Wie sehr verfolgst Du die Ergebnisse von Hannover 96 in dieser Saison?

Sei Muroya: In jeder Woche.

Sei Muroya in Nahaufnahme mit grün-schwarzem Trikot.
Mit der Binde am Arm: Muroya im Testspiel gegen Ajax Amsterdam. (Foto: 96/Redaktion)

Hast Du Dir auch die Spiele angeschaut?

Muroya: Es ist hier tatsächlich schwierig, die kompletten 90 Minuten zu sehen. Die 2. Liga wird in Japan nicht live übertragen. Und dann kommt auch die Zeitverschiebung noch dazu. Aber ich habe mir von jedem einzelnen Spiel aus dieser Saison die Highlights angeschaut. Besonders glücklich hat mich natürlich gemacht, dass Hayate (Matsuda, Anm. d. Red.) schon drei Tore geschossen hat. 

Er hat immer betont, dass er sehr glücklich war, dass er, als er aus Japan nach Hannover kam, dort jemanden angetroffen hat, der denselben Weg vorher gegangen war – nämlich Dich. Kann man sagen, Du warst eine Art Mentor oder vielleicht ein großer Bruder für ihn?

Muroya: Ja, das kann man schon sagen. Wir sind natürlich auch noch in Kontakt. Er hat eine verrückte Entwicklung hingelegt und macht einen wirklich guten Job.

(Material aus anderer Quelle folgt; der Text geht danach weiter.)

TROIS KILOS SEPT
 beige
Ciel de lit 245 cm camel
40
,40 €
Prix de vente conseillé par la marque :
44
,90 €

Was erzählt er Dir so, wenn Ihr sprecht?

Muroya: Ich erinnere mich noch daran, als er kurz vor der Saison berichtet hat, vielleicht Teil der Startelf im abschließenden Testspiel zu werden. Ich habe ihm dann gesagt, er soll nicht nervös sein – er soll einfach sein Spiel spielen und Spaß haben. Ich wusste immer, dass er wirklich Qualität hat. Ich freue mich sehr, dass es für ihn so gut gelaufen ist – aber nicht nur für Hayate.

An wen denkst Du?

Muroya: Unsere Jugendspieler haben einen unglaublichen Weg hingelegt.

Du meinst Husseyn Chakroun und Noel Aseko?

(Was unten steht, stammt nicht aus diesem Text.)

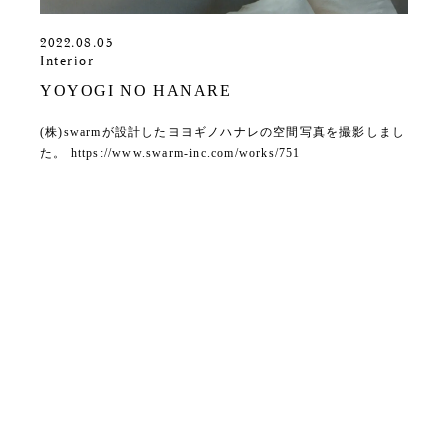
2022.08.05
Interior
YOYOGI NO HANARE
(株)swarmが設計したヨヨギノハナレの空間写真を撮影しまし
た。 https://www.swarm-inc.com/works/751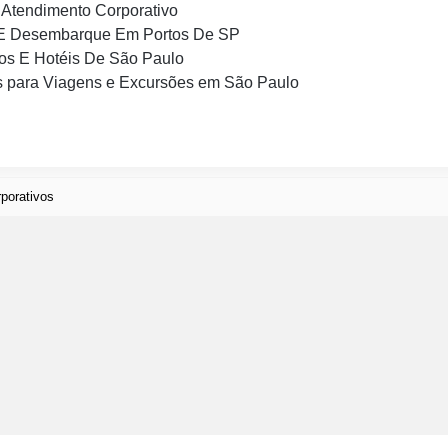
Atendimento Corporativo
E Desembarque Em Portos De SP
os E Hotéis De São Paulo
 para Viagens e Excursões em São Paulo
porativos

Muroya: Ich habe mit ihnen ja viel trainiert. Ich freue mich sehr, dass sie es geschafft haben, sich für das erste Team zu empfehlen und durchzusetzen. Sie machen einen wirklich guten Job – das freut mich total für sie.

Kennst Du eigentlich auch Daisuke Yokota, Deinen zweiten Landsmann bei Hannover 96?

Muroya: Ich habe bisher erst einmal Kontakt zu ihm gehabt. Das war in der letzten Saison, als wir gegen Kaiserslautern gespielt haben, wo er ja damals unter Vertrag stand. Nach dem Spiel haben wir miteinander gesprochen. Er ist auch ein sehr talentierter Spieler. Bisher kam er ja häufig von der Bank, und man hat gesehen, dass er seine Stärken auch dann für die Mannschaft einbringen konnte.

Wie ist es für einen Rechtsverteidiger, wenn Du zunächst 60 Minuten lang gegen einen Spieler spielst wie Jannik Rochelt, der viele intensive Läufe und Sprints anzieht – und dann kommt ein Tempodribbler wie Daisuke Yokota oder Husseyn Chakroun für ihn rein?

Muroya: Das ist relativ einfach gesagt: So etwas ist wirklich ein Albtraum für einen Verteidiger. Es ist schon gut, wenn man solche Joker hat.

Sei Muroya mit dem Ball unter dem rechten Arm.
Muroya gewann in seiner Zeit bei 96 drei Derbys. (Foto: 96/Redaktion)

Abschließend: Was wünschst Du den Spielern und auch den Fans von Hannover 96 für das Derby am Sonntag?

Sei Muroya: Ich wünsche mir einfach, dass die Jungs das Spiel gewinnen. Jetzt schaue ich selbst von außen zu – jetzt bin ich selbst einer der größten Fans von Hannover 96. Ich möchte einfach nur, dass sie das Spiel gewinnen. Die Details interessieren mich nicht besonders – ich möchte einfach nur drei Punkte für 96 sehen. Und ich denke, das ist das, was sich jeder wünscht.